* What to work on: Look for the line that has "X186880000Y-126510000D03*" in the material below; please repeat it and every line after it, exactly, up to and including the line that has "X189920000Y-116350000D03*", and nothing else.

* Input for this task:
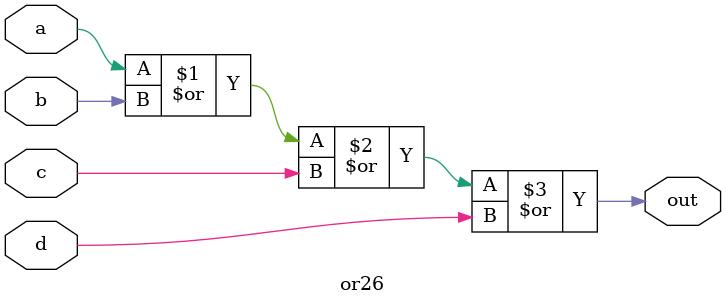
<source format=v>
module or26 (
  input a,
  input b,
  input c,
  input d,
  output out
);

  assign out = (a | b | c | d);

endmodule
</source>
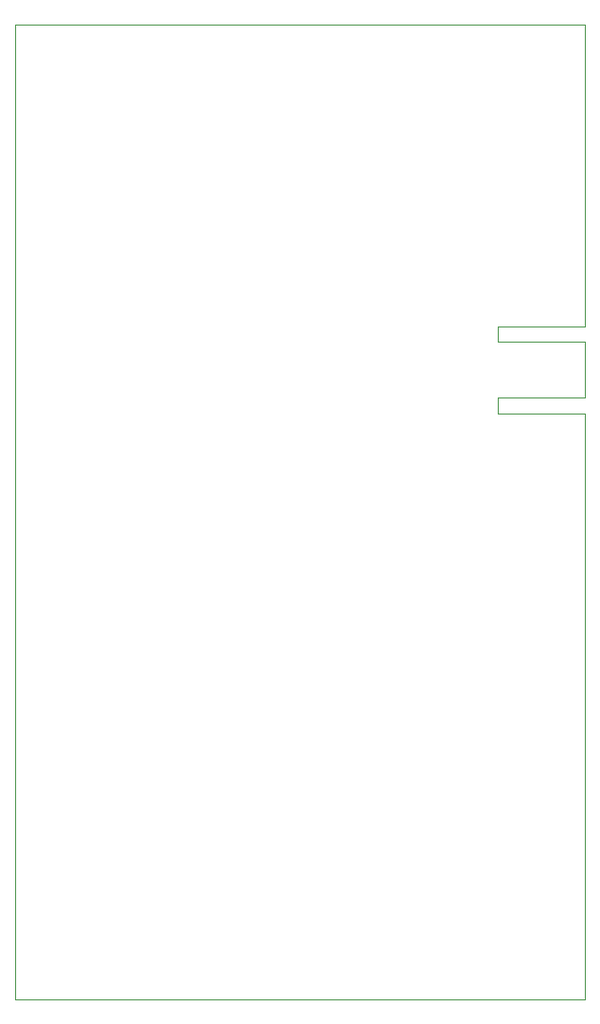
<source format=gbr>
%TF.GenerationSoftware,KiCad,Pcbnew,7.0.2*%
%TF.CreationDate,2024-06-10T16:57:37+03:00*%
%TF.ProjectId,STM32_NRF24L01_Sleep_mode,53544d33-325f-44e5-9246-32344c30315f,rev?*%
%TF.SameCoordinates,Original*%
%TF.FileFunction,Profile,NP*%
%FSLAX46Y46*%
G04 Gerber Fmt 4.6, Leading zero omitted, Abs format (unit mm)*
G04 Created by KiCad (PCBNEW 7.0.2) date 2024-06-10 16:57:37*
%MOMM*%
%LPD*%
G01*
G04 APERTURE LIST*
%TA.AperFunction,Profile*%
%ADD10C,0.100000*%
%TD*%
G04 APERTURE END LIST*
D10*
X-121600000Y-52200000D02*
X-121600000Y-57200000D01*
X-129400000Y-50800000D02*
X-121600000Y-50800000D01*
X-129400000Y-52200000D02*
X-129400000Y-50800000D01*
X-121600000Y-52200000D02*
X-129400000Y-52200000D01*
X-129400000Y-58600000D02*
X-121600000Y-58600000D01*
X-129400000Y-57200000D02*
X-129400000Y-58600000D01*
X-121600000Y-57200000D02*
X-129400000Y-57200000D01*
X-121600000Y-58600000D02*
X-121600000Y-111000000D01*
X-121600000Y-23800000D02*
X-121600000Y-50800000D01*
X-172600000Y-23800000D02*
X-121600000Y-23800000D01*
X-172600000Y-111000000D02*
X-172600000Y-23800000D01*
X-121600000Y-111000000D02*
X-172600000Y-111000000D01*
M02*

</source>
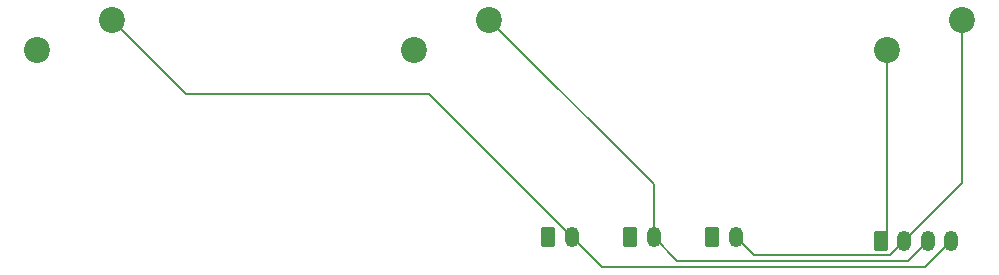
<source format=gbr>
%TF.GenerationSoftware,KiCad,Pcbnew,8.0.8*%
%TF.CreationDate,2025-06-04T22:45:29+02:00*%
%TF.ProjectId,KeyswitchCarrierMk3,4b657973-7769-4746-9368-436172726965,rev?*%
%TF.SameCoordinates,Original*%
%TF.FileFunction,Copper,L1,Top*%
%TF.FilePolarity,Positive*%
%FSLAX46Y46*%
G04 Gerber Fmt 4.6, Leading zero omitted, Abs format (unit mm)*
G04 Created by KiCad (PCBNEW 8.0.8) date 2025-06-04 22:45:29*
%MOMM*%
%LPD*%
G01*
G04 APERTURE LIST*
G04 Aperture macros list*
%AMRoundRect*
0 Rectangle with rounded corners*
0 $1 Rounding radius*
0 $2 $3 $4 $5 $6 $7 $8 $9 X,Y pos of 4 corners*
0 Add a 4 corners polygon primitive as box body*
4,1,4,$2,$3,$4,$5,$6,$7,$8,$9,$2,$3,0*
0 Add four circle primitives for the rounded corners*
1,1,$1+$1,$2,$3*
1,1,$1+$1,$4,$5*
1,1,$1+$1,$6,$7*
1,1,$1+$1,$8,$9*
0 Add four rect primitives between the rounded corners*
20,1,$1+$1,$2,$3,$4,$5,0*
20,1,$1+$1,$4,$5,$6,$7,0*
20,1,$1+$1,$6,$7,$8,$9,0*
20,1,$1+$1,$8,$9,$2,$3,0*%
G04 Aperture macros list end*
%TA.AperFunction,ComponentPad*%
%ADD10C,2.200000*%
%TD*%
%TA.AperFunction,ComponentPad*%
%ADD11RoundRect,0.250000X-0.350000X-0.625000X0.350000X-0.625000X0.350000X0.625000X-0.350000X0.625000X0*%
%TD*%
%TA.AperFunction,ComponentPad*%
%ADD12O,1.200000X1.750000*%
%TD*%
%TA.AperFunction,Conductor*%
%ADD13C,0.200000*%
%TD*%
G04 APERTURE END LIST*
D10*
%TO.P,SW2,1,1*%
%TO.N,Net-(J2-Pin_2)*%
X141258833Y-66598961D03*
%TO.P,SW2,2,2*%
%TO.N,Net-(J1-Pin_1)*%
X134908833Y-69138961D03*
%TD*%
%TO.P,SW3,1,1*%
%TO.N,Net-(J3-Pin_2)*%
X181308830Y-66608960D03*
%TO.P,SW3,2,2*%
%TO.N,Net-(J1-Pin_1)*%
X174958830Y-69148960D03*
%TD*%
%TO.P,SW1,1,1*%
%TO.N,Net-(J1-Pin_2)*%
X109308834Y-66608960D03*
%TO.P,SW1,2,2*%
%TO.N,Net-(J1-Pin_1)*%
X102958834Y-69148960D03*
%TD*%
D11*
%TO.P,J4,1,Pin_1*%
%TO.N,Net-(J1-Pin_1)*%
X174400000Y-85350000D03*
D12*
%TO.P,J4,2,Pin_2*%
%TO.N,Net-(J3-Pin_2)*%
X176400000Y-85350000D03*
%TO.P,J4,3,Pin_3*%
%TO.N,Net-(J2-Pin_2)*%
X178400000Y-85350000D03*
%TO.P,J4,4,Pin_4*%
%TO.N,Net-(J1-Pin_2)*%
X180400000Y-85350000D03*
%TD*%
D11*
%TO.P,J1,1,Pin_1*%
%TO.N,Net-(J1-Pin_1)*%
X146250000Y-85000000D03*
D12*
%TO.P,J1,2,Pin_2*%
%TO.N,Net-(J1-Pin_2)*%
X148250000Y-85000000D03*
%TD*%
D11*
%TO.P,J2,1,Pin_1*%
%TO.N,Net-(J1-Pin_1)*%
X153200000Y-85000000D03*
D12*
%TO.P,J2,2,Pin_2*%
%TO.N,Net-(J2-Pin_2)*%
X155200000Y-85000000D03*
%TD*%
D11*
%TO.P,J3,1,Pin_1*%
%TO.N,Net-(J1-Pin_1)*%
X160150000Y-85000000D03*
D12*
%TO.P,J3,2,Pin_2*%
%TO.N,Net-(J3-Pin_2)*%
X162150000Y-85000000D03*
%TD*%
D13*
%TO.N,Net-(J1-Pin_2)*%
X150800000Y-87550000D02*
X148250000Y-85000000D01*
X136128961Y-72878961D02*
X115578835Y-72878961D01*
X148250000Y-85000000D02*
X136128961Y-72878961D01*
X178200000Y-87550000D02*
X150800000Y-87550000D01*
X115578835Y-72878961D02*
X109308834Y-66608960D01*
X180400000Y-85350000D02*
X178200000Y-87550000D01*
%TO.N,Net-(J1-Pin_1)*%
X174958830Y-84791170D02*
X174400000Y-85350000D01*
X174958830Y-69148960D02*
X174958830Y-84791170D01*
%TO.N,Net-(J2-Pin_2)*%
X141258833Y-66598961D02*
X141698961Y-66598961D01*
X155200000Y-80540128D02*
X141258833Y-66598961D01*
X178400000Y-85350000D02*
X176750000Y-87000000D01*
X176750000Y-87000000D02*
X157200000Y-87000000D01*
X157200000Y-87000000D02*
X155200000Y-85000000D01*
X155200000Y-85000000D02*
X155200000Y-80540128D01*
%TO.N,Net-(J3-Pin_2)*%
X163675000Y-86525000D02*
X162150000Y-85000000D01*
X181308830Y-80441170D02*
X176400000Y-85350000D01*
X181308830Y-66608960D02*
X181308830Y-80441170D01*
X175225000Y-86525000D02*
X163675000Y-86525000D01*
X176400000Y-85350000D02*
X175225000Y-86525000D01*
%TD*%
M02*

</source>
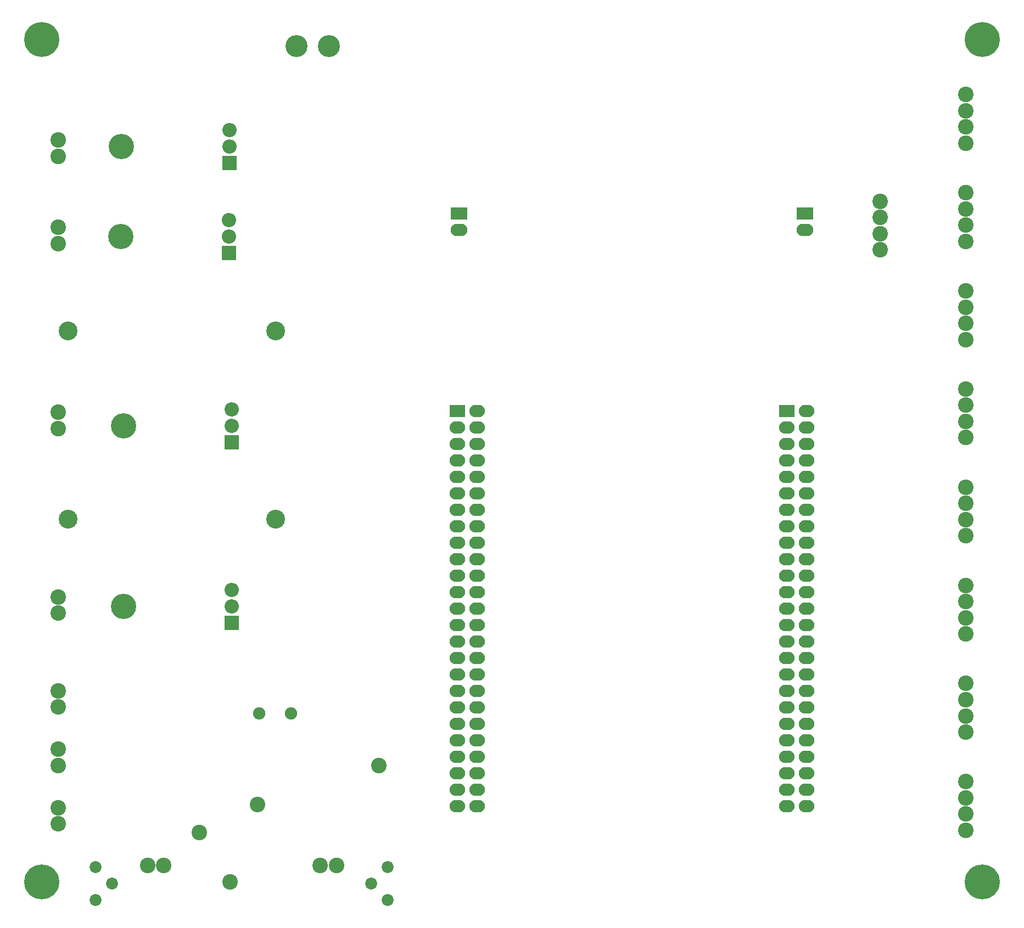
<source format=gbr>
G04 #@! TF.FileFunction,Soldermask,Bot*
%FSLAX46Y46*%
G04 Gerber Fmt 4.6, Leading zero omitted, Abs format (unit mm)*
G04 Created by KiCad (PCBNEW 4.0.7) date 07/23/18 11:07:22*
%MOMM*%
%LPD*%
G01*
G04 APERTURE LIST*
%ADD10C,0.400000*%
%ADD11O,3.900000X3.900000*%
%ADD12R,2.200000X2.200000*%
%ADD13O,2.200000X2.200000*%
%ADD14C,3.400000*%
%ADD15C,2.400000*%
%ADD16C,1.840000*%
%ADD17C,1.900000*%
%ADD18C,2.900000*%
%ADD19C,5.400000*%
%ADD20R,2.600000X1.900000*%
%ADD21O,2.600000X1.900000*%
%ADD22O,2.400000X1.900000*%
%ADD23R,2.400000X1.900000*%
G04 APERTURE END LIST*
D10*
D11*
X84620000Y-85610000D03*
D12*
X101280000Y-88150000D03*
D13*
X101280000Y-85610000D03*
X101280000Y-83070000D03*
D11*
X84630000Y-113490000D03*
D12*
X101290000Y-116030000D03*
D13*
X101290000Y-113490000D03*
X101290000Y-110950000D03*
D14*
X116290000Y-27050000D03*
X111290000Y-27050000D03*
D15*
X124000000Y-138000000D03*
X101000000Y-156000000D03*
X105290000Y-144050000D03*
X96290000Y-148350000D03*
D11*
X84290000Y-42510000D03*
D12*
X100950000Y-45050000D03*
D13*
X100950000Y-42510000D03*
X100950000Y-39970000D03*
D11*
X84200000Y-56374000D03*
D12*
X100860000Y-58914000D03*
D13*
X100860000Y-56374000D03*
X100860000Y-53834000D03*
D16*
X125340000Y-158740000D03*
X122800000Y-156200000D03*
X125340000Y-153660000D03*
X80290000Y-153670000D03*
X82830000Y-156210000D03*
X80290000Y-158750000D03*
D17*
X110380000Y-130000000D03*
X105500000Y-130000000D03*
D18*
X108000000Y-71000000D03*
X76000000Y-71000000D03*
X108000000Y-100000000D03*
X76000000Y-100000000D03*
D15*
X201290000Y-58450000D03*
X201290000Y-55950000D03*
X201290000Y-53450000D03*
X201290000Y-50950000D03*
D19*
X72000000Y-26000000D03*
X217000000Y-26000000D03*
X217000000Y-156000000D03*
X72000000Y-156000000D03*
D15*
X214500000Y-140499999D03*
X214500000Y-142999999D03*
X214500000Y-145499999D03*
X214500000Y-147999999D03*
X214500000Y-125357142D03*
X214500000Y-127857142D03*
X214500000Y-130357142D03*
X214500000Y-132857142D03*
X214500000Y-110214285D03*
X214500000Y-112714285D03*
X214500000Y-115214285D03*
X214500000Y-117714285D03*
X214500000Y-95071428D03*
X214500000Y-97571428D03*
X214500000Y-100071428D03*
X214500000Y-102571428D03*
X214500000Y-79928571D03*
X214500000Y-82428571D03*
X214500000Y-84928571D03*
X214500000Y-87428571D03*
X214500000Y-64785714D03*
X214500000Y-67285714D03*
X214500000Y-69785714D03*
X214500000Y-72285714D03*
X214500000Y-49642857D03*
X214500000Y-52142857D03*
X214500000Y-54642857D03*
X214500000Y-57142857D03*
X214500000Y-34500000D03*
X214500000Y-37000000D03*
X214500000Y-39500000D03*
X214500000Y-42000000D03*
X74500000Y-44000000D03*
X74500000Y-41500000D03*
X74500000Y-57500000D03*
X74500000Y-55000000D03*
X74500000Y-86000000D03*
X74500000Y-83500000D03*
X74500000Y-114500000D03*
X74500000Y-112000000D03*
X74500000Y-129000000D03*
X74500000Y-126500000D03*
X74500000Y-138000000D03*
X74500000Y-135500000D03*
X74500000Y-147000000D03*
X74500000Y-144500000D03*
X117400000Y-153400000D03*
X114900000Y-153400000D03*
X90800000Y-153400000D03*
X88300000Y-153400000D03*
D20*
X189670000Y-52850000D03*
D21*
X189670000Y-55390000D03*
D22*
X186880000Y-144290000D03*
X186880000Y-141750000D03*
X186880000Y-139210000D03*
X186880000Y-136670000D03*
X186880000Y-134130000D03*
X186880000Y-131590000D03*
X186880000Y-129050000D03*
X186880000Y-126510000D03*
X186880000Y-123970000D03*
X186880000Y-121430000D03*
X186880000Y-118890000D03*
X186880000Y-116350000D03*
X186880000Y-113810000D03*
X186880000Y-111270000D03*
X186880000Y-108730000D03*
X186880000Y-106190000D03*
X186880000Y-103650000D03*
X186880000Y-101110000D03*
X186880000Y-98570000D03*
X186880000Y-96030000D03*
X186880000Y-93490000D03*
X186880000Y-90950000D03*
X186880000Y-88410000D03*
X186880000Y-85870000D03*
D23*
X186880000Y-83330000D03*
D22*
X189920000Y-83330000D03*
X189920000Y-85870000D03*
X189920000Y-88410000D03*
X189920000Y-90950000D03*
X189920000Y-93490000D03*
X189920000Y-96030000D03*
X189920000Y-98570000D03*
X189920000Y-101110000D03*
X189920000Y-103650000D03*
X189920000Y-106190000D03*
X189920000Y-108730000D03*
X189920000Y-111270000D03*
X189920000Y-113810000D03*
X189920000Y-116350000D03*
X189920000Y-118890000D03*
X189920000Y-121430000D03*
X189920000Y-123970000D03*
X189920000Y-126510000D03*
X189920000Y-129050000D03*
X189920000Y-131590000D03*
X189920000Y-134130000D03*
X189920000Y-136670000D03*
X189920000Y-139210000D03*
X189920000Y-141750000D03*
X189920000Y-144290000D03*
X139120000Y-144290000D03*
X139120000Y-141750000D03*
X139120000Y-139210000D03*
X139120000Y-136670000D03*
X139120000Y-134130000D03*
X139120000Y-131590000D03*
X139120000Y-129050000D03*
X139120000Y-126510000D03*
X139120000Y-123970000D03*
X139120000Y-121430000D03*
X139120000Y-118890000D03*
X139120000Y-116350000D03*
X139120000Y-113810000D03*
X139120000Y-111270000D03*
X139120000Y-108730000D03*
X139120000Y-106190000D03*
X139120000Y-103650000D03*
X139120000Y-101110000D03*
X139120000Y-98570000D03*
X139120000Y-96030000D03*
X139120000Y-93490000D03*
X139120000Y-90950000D03*
X139120000Y-88410000D03*
X139120000Y-85870000D03*
X139120000Y-83330000D03*
D23*
X136080000Y-83330000D03*
D22*
X136080000Y-85870000D03*
X136080000Y-88410000D03*
X136080000Y-90950000D03*
X136080000Y-93490000D03*
X136080000Y-96030000D03*
X136080000Y-98570000D03*
X136080000Y-101110000D03*
X136080000Y-103650000D03*
X136080000Y-106190000D03*
X136080000Y-108730000D03*
X136080000Y-111270000D03*
X136080000Y-113810000D03*
X136080000Y-116350000D03*
X136080000Y-118890000D03*
X136080000Y-121430000D03*
X136080000Y-123970000D03*
X136080000Y-126510000D03*
X136080000Y-129050000D03*
X136080000Y-131590000D03*
X136080000Y-134130000D03*
X136080000Y-136670000D03*
X136080000Y-139210000D03*
X136080000Y-141750000D03*
X136080000Y-144290000D03*
D21*
X136330000Y-55390000D03*
D20*
X136330000Y-52850000D03*
M02*

</source>
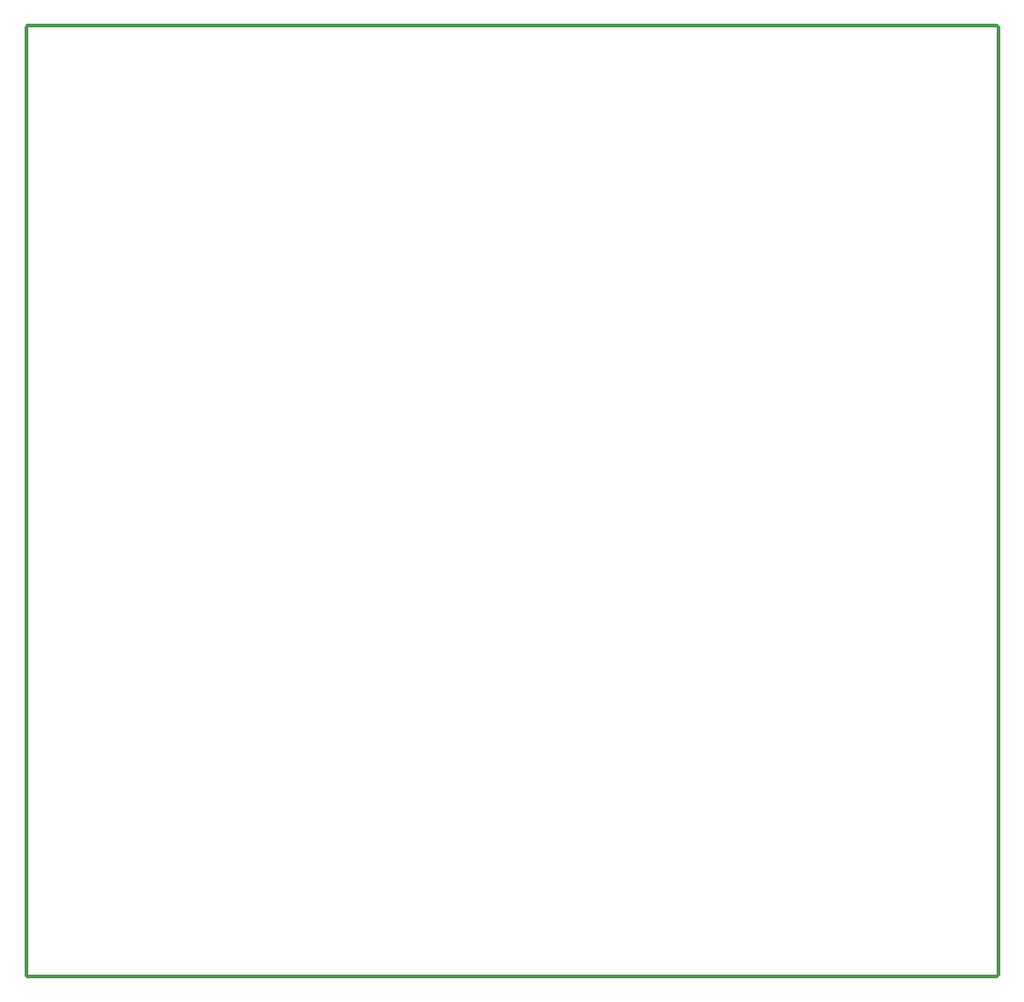
<source format=gko>
G04*
G04 #@! TF.GenerationSoftware,Altium Limited,Altium Designer,21.6.4 (81)*
G04*
G04 Layer_Color=16711935*
%FSLAX44Y44*%
%MOMM*%
G71*
G04*
G04 #@! TF.SameCoordinates,B6620421-005C-40FD-BBE8-42AC4C8AC442*
G04*
G04*
G04 #@! TF.FilePolarity,Positive*
G04*
G01*
G75*
%ADD48C,0.3000*%
D48*
X901500Y880000D02*
G03*
X900000Y881500I-1500J0D01*
G01*
X901500Y880000D02*
G03*
X900000Y881500I-1500J0D01*
G01*
X900000Y-1500D02*
G03*
X901500Y-0I0J1500D01*
G01*
X900000Y-1500D02*
G03*
X901500Y-0I0J1500D01*
G01*
X-0Y881500D02*
G03*
X-1500Y880000I0J-1500D01*
G01*
X-0Y881500D02*
G03*
X-1500Y880000I0J-1500D01*
G01*
X-1500Y0D02*
G03*
X0Y-1500I1500J0D01*
G01*
X-1500Y0D02*
G03*
X0Y-1500I1500J0D01*
G01*
X901500Y880000D02*
X901500Y-0D01*
X-0Y881500D02*
X900000Y881500D01*
X0Y-1500D02*
X900000Y-1500D01*
X-1500Y880000D02*
X-1500Y0D01*
M02*

</source>
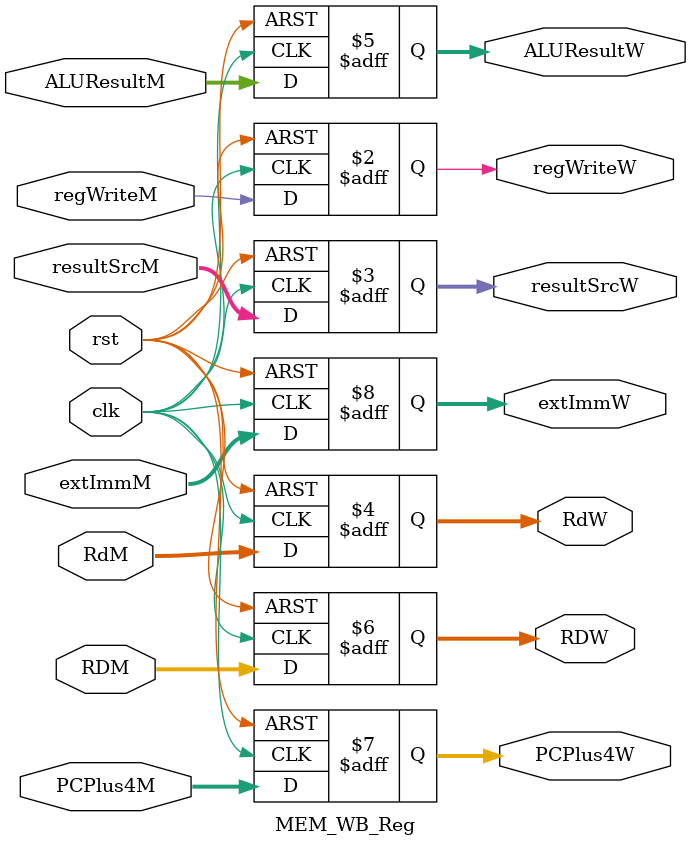
<source format=v>
module MEM_WB_Reg(input clk, rst, regWriteM, input [1:0] resultSrcM, input [4:0] RdM,
                  input [31:0] ALUResultM, RDM, PCPlus4M, extImmM,
                  output reg regWriteW, output reg [1:0] resultSrcW, output reg [4:0] RdW,
                  output reg [31:0] ALUResultW, RDW, PCPlus4W, extImmW);

    always @(posedge clk or posedge rst) begin
        if (rst) begin
            regWriteW  <= 32'b0;
            ALUResultW <= 32'b0;
            PCPlus4W   <= 32'b0;
            RDW        <= 32'b0;
            RdW        <= 5'b0;
            resultSrcW <= 2'b0;
            extImmW    <= 32'b0;
        end 
        else begin
            regWriteW  <= regWriteM; 
            ALUResultW <= ALUResultM;
            PCPlus4W   <= PCPlus4M;
            RDW        <= RDM;
            RdW        <= RdM;
            resultSrcW <= resultSrcM;
            extImmW    <= extImmM;
        end 
    end

endmodule


</source>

* Answer to this exercise:
X186880000Y-126510000D03*
X186880000Y-123970000D03*
X186880000Y-121430000D03*
X186880000Y-118890000D03*
X186880000Y-116350000D03*
X186880000Y-113810000D03*
X186880000Y-111270000D03*
X186880000Y-108730000D03*
X186880000Y-106190000D03*
X186880000Y-103650000D03*
X186880000Y-101110000D03*
X186880000Y-98570000D03*
X186880000Y-96030000D03*
X186880000Y-93490000D03*
X186880000Y-90950000D03*
X186880000Y-88410000D03*
X186880000Y-85870000D03*
D23*
X186880000Y-83330000D03*
D22*
X189920000Y-83330000D03*
X189920000Y-85870000D03*
X189920000Y-88410000D03*
X189920000Y-90950000D03*
X189920000Y-93490000D03*
X189920000Y-96030000D03*
X189920000Y-98570000D03*
X189920000Y-101110000D03*
X189920000Y-103650000D03*
X189920000Y-106190000D03*
X189920000Y-108730000D03*
X189920000Y-111270000D03*
X189920000Y-113810000D03*
X189920000Y-116350000D03*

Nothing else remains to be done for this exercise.